Zimbabwe 2

Zimbabwe

In terms of carats produced, the Marange field is one of the largest diamond producing projects in the world, estimated to produce 12 million carats in 2014 worth over $350 million. Zimbabwe is the biggest trading partner of South Africa on the continent.

Taxes and tariffs are high for private enterprises, while state enterprises are strongly subsidized. State regulation is costly to companies; starting or closing a business is slow and costly. Government spending was predicted to reach 67% of GDP in 2007.[169]

Tourism was an important industry for the country, but has been failing in recent years. The Zimbabwe Conservation Task Force released a report in June 2007, estimating 60% of Zimbabwe’s wildlife has died since 2000 due to poaching and deforestation. The report warns that the loss of life combined with widespread deforestation is potentially disastrous for the tourist industry.

The ICT sector of Zimbabwe has been growing at a fast pace. A report by the mobile internet browser company, Opera, in June/July 2011 has ranked Zimbabwe as Africa’s fastest growing market.

Since 1 January 2002, the government of Zimbabwe has had its lines of credit at international financial institutions frozen, through U.S. legislation called the Zimbabwe Democracy and Economic Recovery Act of 2001 (ZDERA). Section 4C instructs the Secretary of the Treasury to direct directors at international financial institutions to veto the extension of loans and credit to the Zimbabwean government. According to the United States, these sanctions target only seven specific businesses owned or controlled by government officials and not ordinary citizens.

Zimbabwe maintained positive economic growth throughout the 1980s (5% GDP growth per year) and 1990s (4.3% GDP growth per year). The economy declined from 2000: 5% decline in 2000, 8% in 2001, 12% in 2002 and 18% in 2003. Zimbabwe’s involvement from 1998 to 2002 in the war in the Democratic Republic of the Congo drained hundreds of millions of dollars from the economy. From 1999 to 2009, Zimbabwe saw the lowest ever economic growth with an annual GDP decrease of 6.1%.

The downward spiral of the economy has been attributed mainly to mismanagement and corruption by the government and the eviction of more than 4,000 white farmers in the controversial land confiscations of 2000. The Zimbabwean government and its supporters attest that it was Western policies to avenge the expulsion of their kin that sabotaged the economy.
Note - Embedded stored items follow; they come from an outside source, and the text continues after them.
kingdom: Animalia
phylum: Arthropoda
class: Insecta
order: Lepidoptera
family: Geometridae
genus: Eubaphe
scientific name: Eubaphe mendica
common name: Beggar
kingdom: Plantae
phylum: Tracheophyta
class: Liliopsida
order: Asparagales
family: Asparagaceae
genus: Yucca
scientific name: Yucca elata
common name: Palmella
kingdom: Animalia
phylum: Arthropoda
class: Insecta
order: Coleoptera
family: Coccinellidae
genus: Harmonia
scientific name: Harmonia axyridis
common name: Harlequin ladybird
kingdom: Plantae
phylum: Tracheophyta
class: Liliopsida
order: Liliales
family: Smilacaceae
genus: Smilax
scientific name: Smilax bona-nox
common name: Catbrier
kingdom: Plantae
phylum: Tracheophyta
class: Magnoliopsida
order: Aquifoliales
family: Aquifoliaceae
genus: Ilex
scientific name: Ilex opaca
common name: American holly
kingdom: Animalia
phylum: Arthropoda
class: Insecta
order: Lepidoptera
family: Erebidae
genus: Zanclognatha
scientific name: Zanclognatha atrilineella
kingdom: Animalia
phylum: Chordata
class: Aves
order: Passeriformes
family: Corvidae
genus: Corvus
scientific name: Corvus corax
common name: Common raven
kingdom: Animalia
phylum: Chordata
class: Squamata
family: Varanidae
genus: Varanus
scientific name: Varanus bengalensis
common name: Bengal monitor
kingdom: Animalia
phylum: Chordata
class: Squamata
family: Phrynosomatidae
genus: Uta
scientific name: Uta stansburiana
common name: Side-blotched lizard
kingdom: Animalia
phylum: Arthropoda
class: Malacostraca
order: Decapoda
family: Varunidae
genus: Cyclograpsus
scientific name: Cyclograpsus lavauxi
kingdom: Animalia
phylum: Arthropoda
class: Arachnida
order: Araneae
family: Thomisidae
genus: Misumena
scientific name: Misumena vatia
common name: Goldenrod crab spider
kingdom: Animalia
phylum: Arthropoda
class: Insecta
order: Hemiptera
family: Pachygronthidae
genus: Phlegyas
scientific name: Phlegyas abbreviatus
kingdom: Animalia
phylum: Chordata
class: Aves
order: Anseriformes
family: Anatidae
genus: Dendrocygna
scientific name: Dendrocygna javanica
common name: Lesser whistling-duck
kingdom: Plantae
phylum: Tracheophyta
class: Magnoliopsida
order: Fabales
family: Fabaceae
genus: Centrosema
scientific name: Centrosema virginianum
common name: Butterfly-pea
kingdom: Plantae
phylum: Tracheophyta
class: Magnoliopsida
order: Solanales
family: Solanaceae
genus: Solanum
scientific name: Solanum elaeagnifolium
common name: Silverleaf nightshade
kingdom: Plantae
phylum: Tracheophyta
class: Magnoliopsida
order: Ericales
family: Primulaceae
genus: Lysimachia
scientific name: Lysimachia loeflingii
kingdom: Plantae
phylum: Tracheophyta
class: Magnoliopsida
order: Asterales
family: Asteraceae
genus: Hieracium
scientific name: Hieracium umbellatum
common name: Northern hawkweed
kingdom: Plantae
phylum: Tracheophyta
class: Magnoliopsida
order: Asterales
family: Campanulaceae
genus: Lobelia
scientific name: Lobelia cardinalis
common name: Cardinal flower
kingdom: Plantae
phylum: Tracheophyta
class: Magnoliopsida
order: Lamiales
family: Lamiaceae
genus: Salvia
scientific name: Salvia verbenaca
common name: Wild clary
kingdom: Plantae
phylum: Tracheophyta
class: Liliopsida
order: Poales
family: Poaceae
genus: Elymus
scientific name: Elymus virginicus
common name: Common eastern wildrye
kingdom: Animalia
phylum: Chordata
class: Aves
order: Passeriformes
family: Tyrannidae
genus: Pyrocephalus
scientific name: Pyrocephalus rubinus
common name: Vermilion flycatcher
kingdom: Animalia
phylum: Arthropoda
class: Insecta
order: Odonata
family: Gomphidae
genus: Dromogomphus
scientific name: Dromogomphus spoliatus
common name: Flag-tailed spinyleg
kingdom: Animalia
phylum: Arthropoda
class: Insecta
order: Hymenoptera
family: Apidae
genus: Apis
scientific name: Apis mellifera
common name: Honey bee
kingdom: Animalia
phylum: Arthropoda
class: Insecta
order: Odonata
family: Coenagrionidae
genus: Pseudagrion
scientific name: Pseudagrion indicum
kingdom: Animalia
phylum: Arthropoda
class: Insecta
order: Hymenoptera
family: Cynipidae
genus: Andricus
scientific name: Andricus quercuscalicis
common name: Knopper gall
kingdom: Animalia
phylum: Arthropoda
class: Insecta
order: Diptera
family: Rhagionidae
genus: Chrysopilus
By 2005, the purchasing power of the average Zimbabwean had dropped to the same levels in real terms as 1953. In 2005, the government, led by central bank governor Gideon Gono, started making overtures that white farmers could come back. There were 400 to 500 still left in the country, but much of the land that had been confiscated was no longer productive. By 2016 there were about 300 farms owned by white farmers left out of the original 4,500. The farms left were either too remote or their owners had paid for protection or collaborated with the regime.